An examination of the woman's injuries revealed a painful flesh wound, but at no time was her condition dangerous. The ball passed through the shoulder from the front and lodged in the flesh at the back.

Luick's first inquiry when he reached Lidgerwood was as to his wife's condition, and he expressed regret when told she would recover. He was shot through the intestines, which were pierced in seven places, and from the first it was seen his case was hopeless. He died Sunday afternoon at 1 pm, almost exactly twenty-four hours from the time of the shooting.

Luick was a well-to-do farmer, owning a 480 acre farm where he lived (about a mile southwest of the pond known as Gully's slough on Schuett's lake) and three quarters farther west a few miles. He was somewhat past the fifty mark in years while the wife is in the forties. They were among the early settlers and have a family of ten children, six of whom live at home, the youngest a girl of nine years.

Luick's abuse of his wife and family has been notorious for years and neighbors expressed little surprise when they heard of the tragedy, in fact many had predicted something of the kind. He was insanely jealous of his wife when drunk, though there was no foundation for his jealousy. He had been under the influence of liquor for a month or more before the shooting and a short time ago attempted to destroy the home by sprinkling gasoline over the house but was overpowered before he could apply a match. He generally carried a gun during his sprees and last spring fired three shots at his son Paul, a lad of twenty, and has frequently endangered the lives of his household.

Hankinson News, 9/27/1906


Tolif Johnson of Ramsey county was thrown in front of a binder sickle in motion last week, and his legs were literally carved to pieces by the sharp teeth.

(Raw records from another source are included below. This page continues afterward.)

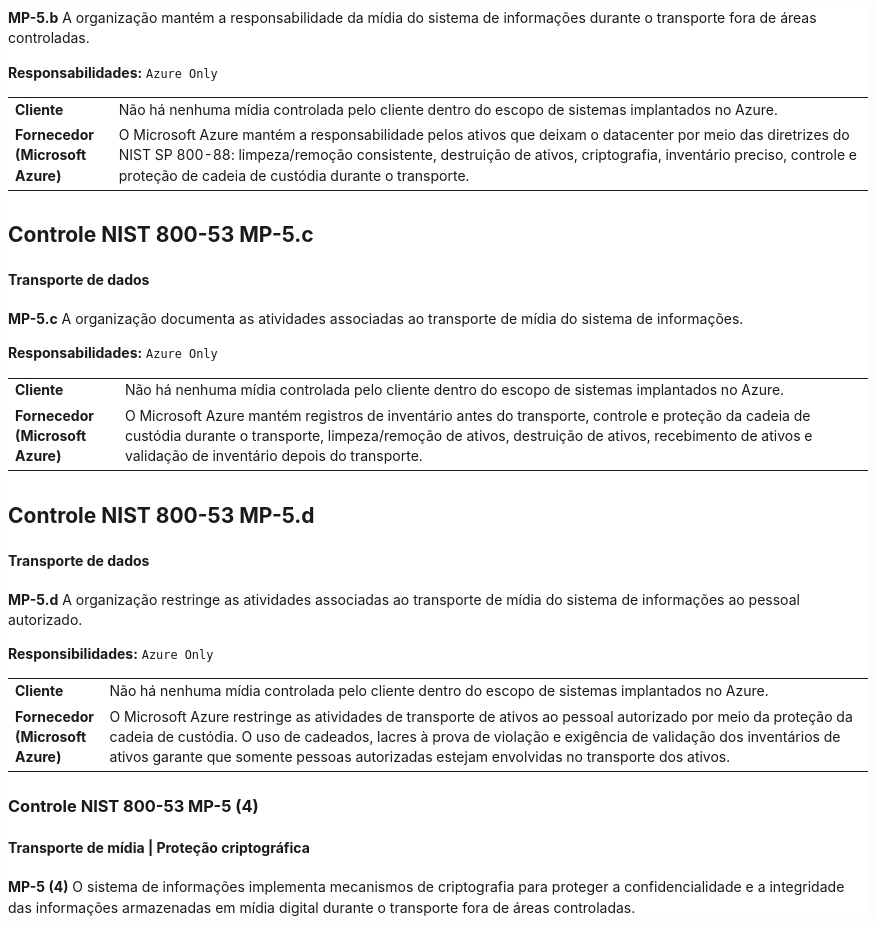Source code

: **MP-5.b** A organização mantém a responsabilidade da mídia do sistema de informações durante o transporte fora de áreas controladas.

**Responsabilidades:** `Azure Only`

|||
|---|---|
| **Cliente** | Não há nenhuma mídia controlada pelo cliente dentro do escopo de sistemas implantados no Azure. |
| **Fornecedor (Microsoft Azure)** | O Microsoft Azure mantém a responsabilidade pelos ativos que deixam o datacenter por meio das diretrizes do NIST SP 800-88: limpeza/remoção consistente, destruição de ativos, criptografia, inventário preciso, controle e proteção de cadeia de custódia durante o transporte. |


 ## <a name="nist-800-53-control-mp-5c"></a>Controle NIST 800-53 MP-5.c

#### <a name="media-transport"></a>Transporte de dados

**MP-5.c** A organização documenta as atividades associadas ao transporte de mídia do sistema de informações.

**Responsabilidades:** `Azure Only`

|||
|---|---|
| **Cliente** | Não há nenhuma mídia controlada pelo cliente dentro do escopo de sistemas implantados no Azure. |
| **Fornecedor (Microsoft Azure)** | O Microsoft Azure mantém registros de inventário antes do transporte, controle e proteção da cadeia de custódia durante o transporte, limpeza/remoção de ativos, destruição de ativos, recebimento de ativos e validação de inventário depois do transporte. |


 ## <a name="nist-800-53-control-mp-5d"></a>Controle NIST 800-53 MP-5.d

#### <a name="media-transport"></a>Transporte de dados

**MP-5.d** A organização restringe as atividades associadas ao transporte de mídia do sistema de informações ao pessoal autorizado.

**Responsibilidades:** `Azure Only`

|||
|---|---|
| **Cliente** | Não há nenhuma mídia controlada pelo cliente dentro do escopo de sistemas implantados no Azure. |
| **Fornecedor (Microsoft Azure)** | O Microsoft Azure restringe as atividades de transporte de ativos ao pessoal autorizado por meio da proteção da cadeia de custódia. O uso de cadeados, lacres à prova de violação e exigência de validação dos inventários de ativos garante que somente pessoas autorizadas estejam envolvidas no transporte dos ativos. |


 ### <a name="nist-800-53-control-mp-5-4"></a>Controle NIST 800-53 MP-5 (4)

#### <a name="media-transport--cryptographic-protection"></a>Transporte de mídia | Proteção criptográfica

**MP-5 (4)** O sistema de informações implementa mecanismos de criptografia para proteger a confidencialidade e a integridade das informações armazenadas em mídia digital durante o transporte fora de áreas controladas.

Bismarck Tribune, 9/5/1893

Buttzville—A man named Plum, living one and one-half miles west of here, attempted suicide by taking strychnine. He has a fine farm, good crop prospects, a wife and six children and is only 36 years old. He gave as his reason that he was tired of living, and refused to take antidotes from the doctor. He died the next day.

Williston Graphic, 7/26/1906

The farm residence of Henry Shaver about three miles northwest of Rolla just across the Mount Pleasant township line was burned to the ground last evening with all of its contents. The fire was discovered upstairs about supper time. It had then made such progress that nothing could be done to save the building and only a very few things could be removed. The house was occupied by E. D. Giles and family, who had charge of the farm. It was well built and plastered throughout, contained five rooms, was valued at $1200 and carried $800 insurance. The contents were valued at $500. Besides the furniture there were a cream separator worth $125, and a new shot gun worth $38. Some of the furniture was owned by Mrs. Shaver and some by Mrs. Giles. Among the articles lost were a box of books and a large collection of family photographs, the property of Mr. and Mrs. Shaver. Mr. and Mrs. Giles had just purchased a new piano, which was taken as far as the door when the roof fell in.